Uma coisa intriga logo de início: o pessoal chega perto da gente quando a gente se reune para os trabalhos nas comunidades distantes. Vêm, sorriem, abraçam e se fazem abraçar. Sorriem a lábios largos. Na nossa zona rural, o pessoal é mais cabreiro. Sente o cheiro primeiro, desconfia. Eles podem estar certos, desconfiando do nosso progresso, da nossa intenção, da nossa mudança. Mas, por outro lado, do nosso lado, não estaríamos nós mantendo, ainda que inconscientemente, uma distância sem razão dos nossos patrícios da zona rural; nós comunidade e nós do poder constituído?
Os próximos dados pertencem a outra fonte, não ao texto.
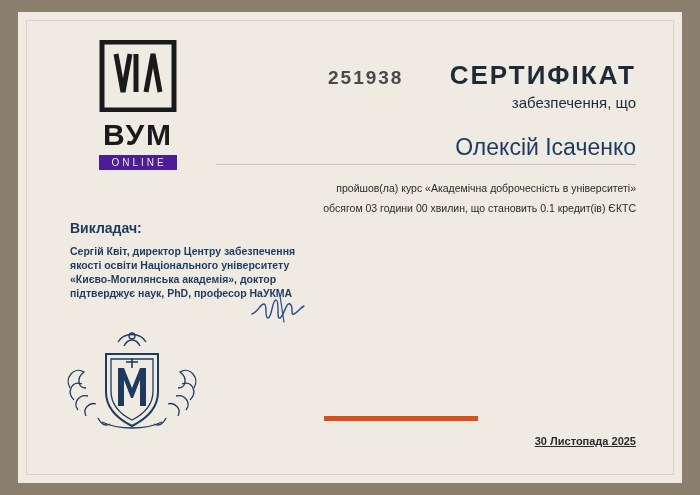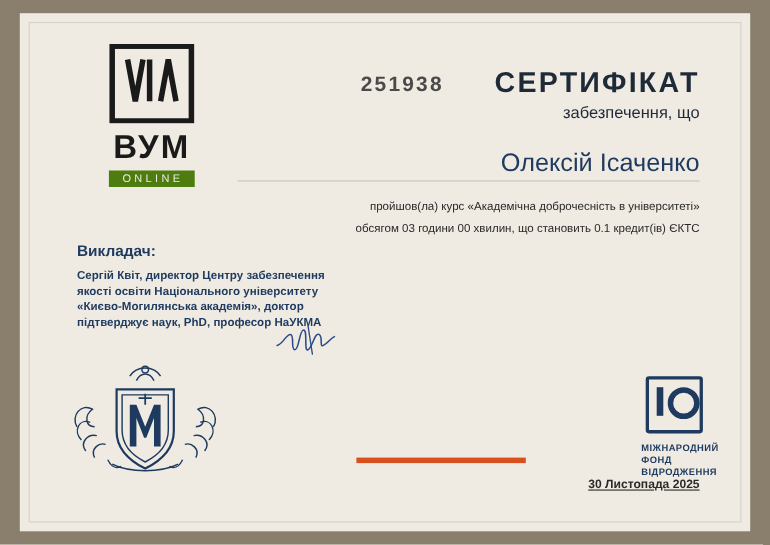--- a/index.html
+++ b/index.html
@@ -56,7 +56,7 @@
   }
   .logo-online {
     display: inline-block;
-    background: #4d7c0f;
+    background: #4c1d95;
     color: #efeae2;
     font-size: 10px;
     letter-spacing: 3px;

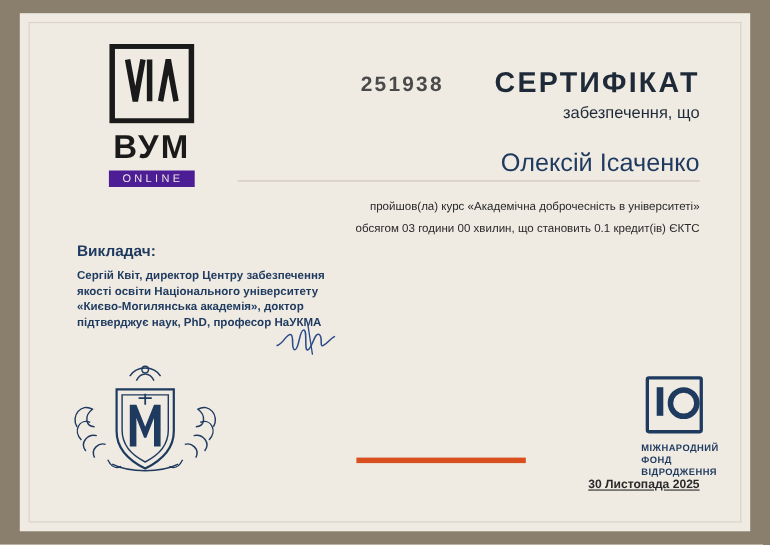--- a/index.html
+++ b/index.html
@@ -318,14 +318,6 @@
 
   <div class="elibukr-bar"></div>
 
-  <div class="mfv">
-    <div class="mfv-mark"></div>
-    <div class="mfv-text">
-      <div>МІЖНАРОДНИЙ</div>
-      <div>ФОНД</div>
-      <div>ВІДРОДЖЕННЯ</div>
-    </div>
-  </div>
 
   <div class="cert-date">30 Листопада 2025</div>
 </div>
Os políticos não estariam indo lá só à cata dos votos? Não estaríamos nós outros nos achando superiores, com dinheiro no bolso sem precisar de ninguém ao nosso redor, muito menos de lá distante? Vamos pensar. Vamos meditar se vale a pena manter um isolamento que se apresenta, logo de saída, ilógico e irracional.
Cabo Verde, África, é o nosso passado. Africanos e portugueses, junto com os índios, são o nosso ser. Somos três em um. O passado de erros políticos ficou para trás. Somos um e somos felizes. Olhando de cá para lá, essa sensação fica mais forte.